Mais aussi de quoi séduire Emmanuel Macron qui cherche avant tout à s'entourer de fidèles prêts à le défendre sans réserves. Lors du vote de la loi immigration, le nouveau premier ministre n'avait pas hésité à assurer le SAV à l'inverse d'autres ministres issus du PS tels Clément Beaune.
Séduire la jeunesse
Pour les stratèges du camp présidentiel, la nomination de Gabriel Attal, devenu plus jeune premier ministre de l’Histoire de la Ve République, (devant Laurent Fabius promu à 38 ans) a aussi un avantage. Montrer que le macronisme incarne toujours la jeunesse. Un chantier énorme puisque d’élection en élection, ce bord politique est devenu celui des séniors. Ainsi, le dernier sondage Ifop pour les européennes publié en décembre place la liste Renaissance à 35% chez les plus de 65 ans mais 5% chez les moins de 25 ans. Dès son premier discours, le nouveau locataire de Matignon a mis en avant son jeune âge.
Jusqu'alors, le plus jeune premier ministre de l'histoire était Laurent Fabius, 38 ans
Le pion consentant
Jeunesse, bons sondages, sympathie de son camp, notoriété… Gabriel Attal mène sa carrière à grande vitesse. Logiquement, la prochaine étape serait la présidence de la République même si seulement 2 "PM" sont devenus "PR".. Difficile de savoir s’il pense à l’Élysée pas seulement en se rasant pour paraphraser Nicolas Sarkozy.
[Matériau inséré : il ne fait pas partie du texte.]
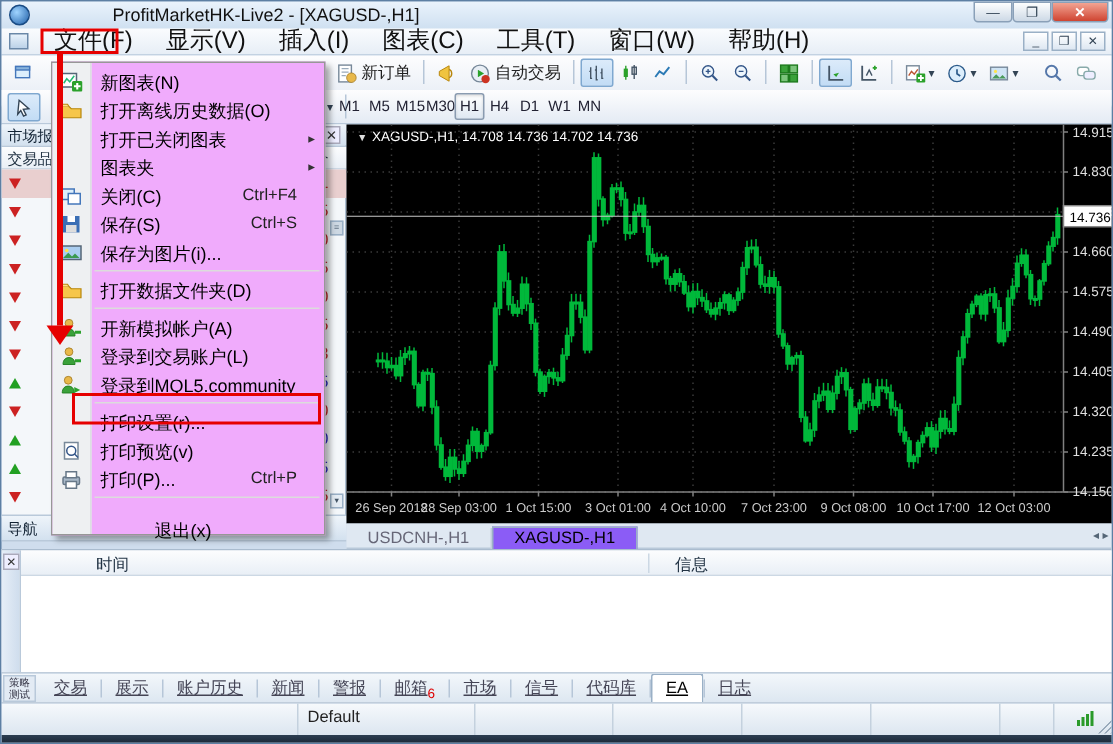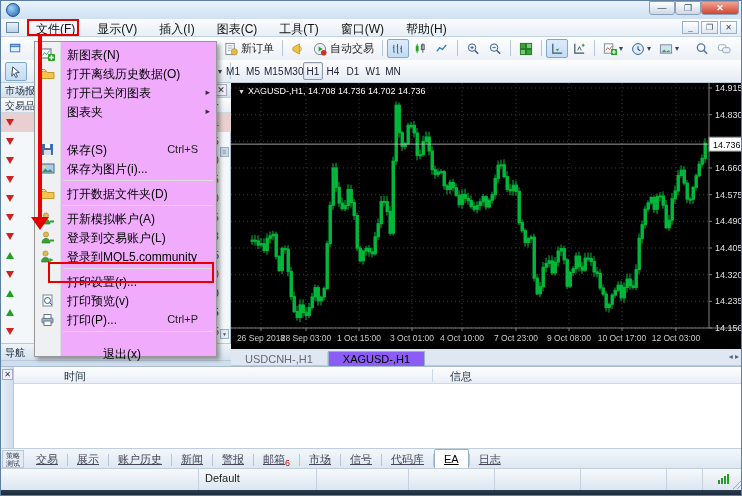--- a/index.html
+++ b/index.html
@@ -99,6 +99,7 @@
 
   <div id="titlebar" class="abs">
     <div id="logo"></div>
+    <div class="title">ProfitMarketHK-Live2 - [XAGUSD-,H1]</div>
     <div class="winbtns">
       <div class="winbtn">—</div>
       <div class="winbtn">❐</div>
Mais en haut lieu, certains doivent y penser pour lui. Pour le moment, les candidats à la succession d’Emmanuel Macron sont tous d’anciens LR: Édouard Philippe, Gérald Darmanin, Bruno Le Maire. Afin de poursuivre le mythe du "ni droite ni gauche", la Macronie aurait donc intérêt à intégrer dans la course un ancien socialiste. Et seul Gabriel Attal se détache.
Le président de la République au fonctionnement très darwinien, n’a pas choisi de dauphin et semble prendre, pour le moment, un certain plaisir à stopper les ambitions de celui qui veut devenir calife à la place du calife. C’est ainsi que l’Élysée a parasité la rentrée politique de Gérald Darmanin en dépêchant sur place Élisabeth Borne qui a douché en direct les espoirs de l’ambitieux. Puis le soir même, c’est Gabriel Attal qui a pris toute la lumière en annonçant l’interdiction de l’abaya. Est-ce une date choisie au hasard ? En tout cas, elle aura officiellement permis au trentenaire d’entrer dans la cour des prétendants où son jeune âge est un atout. Nul besoin de se presser et de tenter sa chance en 2027. Le natif de Clamart peut tout à fait attendre 2032. En cas de victoire, il n’aurait que 38 ans, soit un an de moins que son mentor Emmanuel Macron lors de sa victoire à la présidentielle de 2017.